Collected data entries
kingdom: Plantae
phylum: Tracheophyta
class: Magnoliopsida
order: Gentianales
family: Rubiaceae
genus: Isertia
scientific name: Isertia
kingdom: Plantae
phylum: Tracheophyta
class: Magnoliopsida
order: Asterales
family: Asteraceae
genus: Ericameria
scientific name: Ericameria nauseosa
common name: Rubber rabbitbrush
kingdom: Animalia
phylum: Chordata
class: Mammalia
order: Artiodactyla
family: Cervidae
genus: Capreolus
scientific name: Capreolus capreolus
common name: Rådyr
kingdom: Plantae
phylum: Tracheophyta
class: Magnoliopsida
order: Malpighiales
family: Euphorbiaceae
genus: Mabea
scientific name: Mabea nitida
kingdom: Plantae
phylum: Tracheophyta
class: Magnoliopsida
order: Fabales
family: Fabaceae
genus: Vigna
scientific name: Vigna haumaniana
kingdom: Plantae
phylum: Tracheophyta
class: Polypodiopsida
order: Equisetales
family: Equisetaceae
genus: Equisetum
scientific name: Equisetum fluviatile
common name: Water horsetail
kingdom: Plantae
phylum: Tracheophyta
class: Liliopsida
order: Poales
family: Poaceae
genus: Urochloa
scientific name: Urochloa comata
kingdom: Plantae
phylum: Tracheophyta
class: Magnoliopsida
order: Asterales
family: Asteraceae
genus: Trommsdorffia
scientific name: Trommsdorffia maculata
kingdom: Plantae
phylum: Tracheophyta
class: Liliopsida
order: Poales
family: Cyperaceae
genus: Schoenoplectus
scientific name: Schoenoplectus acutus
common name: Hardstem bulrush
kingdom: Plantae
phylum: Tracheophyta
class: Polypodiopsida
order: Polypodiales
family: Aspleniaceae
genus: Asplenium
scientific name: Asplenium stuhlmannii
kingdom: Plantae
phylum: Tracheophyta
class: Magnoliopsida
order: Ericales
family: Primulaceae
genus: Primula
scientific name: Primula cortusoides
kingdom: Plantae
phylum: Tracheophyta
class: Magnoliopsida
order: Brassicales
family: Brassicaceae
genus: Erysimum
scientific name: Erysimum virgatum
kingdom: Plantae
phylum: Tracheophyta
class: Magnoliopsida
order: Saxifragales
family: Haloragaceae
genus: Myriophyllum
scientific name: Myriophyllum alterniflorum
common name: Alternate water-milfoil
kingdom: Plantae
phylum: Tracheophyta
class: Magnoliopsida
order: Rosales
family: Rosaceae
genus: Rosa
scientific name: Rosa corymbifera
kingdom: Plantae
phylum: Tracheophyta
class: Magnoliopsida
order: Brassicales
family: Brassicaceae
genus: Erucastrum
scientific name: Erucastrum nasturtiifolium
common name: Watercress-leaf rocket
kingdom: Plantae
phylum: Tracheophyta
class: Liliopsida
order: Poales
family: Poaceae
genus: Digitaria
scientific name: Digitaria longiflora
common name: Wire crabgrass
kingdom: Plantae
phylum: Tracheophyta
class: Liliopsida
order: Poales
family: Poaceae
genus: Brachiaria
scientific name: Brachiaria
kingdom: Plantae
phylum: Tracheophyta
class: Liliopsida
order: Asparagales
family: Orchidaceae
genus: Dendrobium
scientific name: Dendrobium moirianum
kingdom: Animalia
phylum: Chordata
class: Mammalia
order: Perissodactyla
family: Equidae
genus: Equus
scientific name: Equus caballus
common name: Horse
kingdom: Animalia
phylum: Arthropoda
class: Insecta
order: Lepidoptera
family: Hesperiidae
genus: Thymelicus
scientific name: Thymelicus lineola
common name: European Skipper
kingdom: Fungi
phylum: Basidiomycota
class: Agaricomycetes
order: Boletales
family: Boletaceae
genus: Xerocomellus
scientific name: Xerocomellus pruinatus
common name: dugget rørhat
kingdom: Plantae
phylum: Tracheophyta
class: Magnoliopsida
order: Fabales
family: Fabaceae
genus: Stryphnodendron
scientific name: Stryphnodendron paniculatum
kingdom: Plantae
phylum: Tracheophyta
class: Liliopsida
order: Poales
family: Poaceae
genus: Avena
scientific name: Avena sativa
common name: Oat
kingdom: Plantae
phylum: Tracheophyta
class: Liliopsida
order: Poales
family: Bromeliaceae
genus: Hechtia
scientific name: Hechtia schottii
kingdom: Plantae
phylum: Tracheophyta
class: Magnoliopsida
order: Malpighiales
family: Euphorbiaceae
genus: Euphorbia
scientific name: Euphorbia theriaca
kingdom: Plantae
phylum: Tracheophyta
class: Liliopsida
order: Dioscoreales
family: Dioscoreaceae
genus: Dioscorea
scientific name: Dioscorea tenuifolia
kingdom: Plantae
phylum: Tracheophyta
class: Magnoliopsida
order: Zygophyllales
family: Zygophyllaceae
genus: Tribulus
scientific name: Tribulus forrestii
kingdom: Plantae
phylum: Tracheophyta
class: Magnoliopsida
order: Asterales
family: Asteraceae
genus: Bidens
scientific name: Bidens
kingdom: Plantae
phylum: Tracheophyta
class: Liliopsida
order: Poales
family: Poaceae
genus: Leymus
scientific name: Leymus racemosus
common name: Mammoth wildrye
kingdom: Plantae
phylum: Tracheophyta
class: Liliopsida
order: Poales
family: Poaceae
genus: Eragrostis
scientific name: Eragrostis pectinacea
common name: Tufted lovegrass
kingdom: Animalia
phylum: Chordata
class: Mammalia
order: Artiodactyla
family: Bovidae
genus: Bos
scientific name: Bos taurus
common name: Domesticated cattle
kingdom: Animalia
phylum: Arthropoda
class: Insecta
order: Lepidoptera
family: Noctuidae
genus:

**Goal of the exercise:** Render the rows above as a JSON list of strings, one string per line and no blank lines. Begin at the line that contains "family: Cyperaceae" and stop after the line that contains "scientific name: Xerocomellus pruinatus".

**Answer to the problem:**
[
  "family: Cyperaceae",
  "genus: Schoenoplectus",
  "scientific name: Schoenoplectus acutus",
  "common name: Hardstem bulrush",
  "kingdom: Plantae",
  "phylum: Tracheophyta",
  "class: Polypodiopsida",
  "order: Polypodiales",
  "family: Aspleniaceae",
  "genus: Asplenium",
  "scientific name: Asplenium stuhlmannii",
  "kingdom: Plantae",
  "phylum: Tracheophyta",
  "class: Magnoliopsida",
  "order: Ericales",
  "family: Primulaceae",
  "genus: Primula",
  "scientific name: Primula cortusoides",
  "kingdom: Plantae",
  "phylum: Tracheophyta",
  "class: Magnoliopsida",
  "order: Brassicales",
  "family: Brassicaceae",
  "genus: Erysimum",
  "scientific name: Erysimum virgatum",
  "kingdom: Plantae",
  "phylum: Tracheophyta",
  "class: Magnoliopsida",
  "order: Saxifragales",
  "family: Haloragaceae",
  "genus: Myriophyllum",
  "scientific name: Myriophyllum alterniflorum",
  "common name: Alternate water-milfoil",
  "kingdom: Plantae",
  "phylum: Tracheophyta",
  "class: Magnoliopsida",
  "order: Rosales",
  "family: Rosaceae",
  "genus: Rosa",
  "scientific name: Rosa corymbifera",
  "kingdom: Plantae",
  "phylum: Tracheophyta",
  "class: Magnoliopsida",
  "order: Brassicales",
  "family: Brassicaceae",
  "genus: Erucastrum",
  "scientific name: Erucastrum nasturtiifolium",
  "common name: Watercress-leaf rocket",
  "kingdom: Plantae",
  "phylum: Tracheophyta",
  "class: Liliopsida",
  "order: Poales",
  "family: Poaceae",
  "genus: Digitaria",
  "scientific name: Digitaria longiflora",
  "common name: Wire crabgrass",
  "kingdom: Plantae",
  "phylum: Tracheophyta",
  "class: Liliopsida",
  "order: Poales",
  "family: Poaceae",
  "genus: Brachiaria",
  "scientific name: Brachiaria",
  "kingdom: Plantae",
  "phylum: Tracheophyta",
  "class: Liliopsida",
  "order: Asparagales",
  "family: Orchidaceae",
  "genus: Dendrobium",
  "scientific name: Dendrobium moirianum",
  "kingdom: Animalia",
  "phylum: Chordata",
  "class: Mammalia",
  "order: Perissodactyla",
  "family: Equidae",
  "genus: Equus",
  "scientific name: Equus caballus",
  "common name: Horse",
  "kingdom: Animalia",
  "phylum: Arthropoda",
  "class: Insecta",
  "order: Lepidoptera",
  "family: Hesperiidae",
  "genus: Thymelicus",
  "scientific name: Thymelicus lineola",
  "common name: European Skipper",
  "kingdom: Fungi",
  "phylum: Basidiomycota",
  "class: Agaricomycetes",
  "order: Boletales",
  "family: Boletaceae",
  "genus: Xerocomellus",
  "scientific name: Xerocomellus pruinatus"
]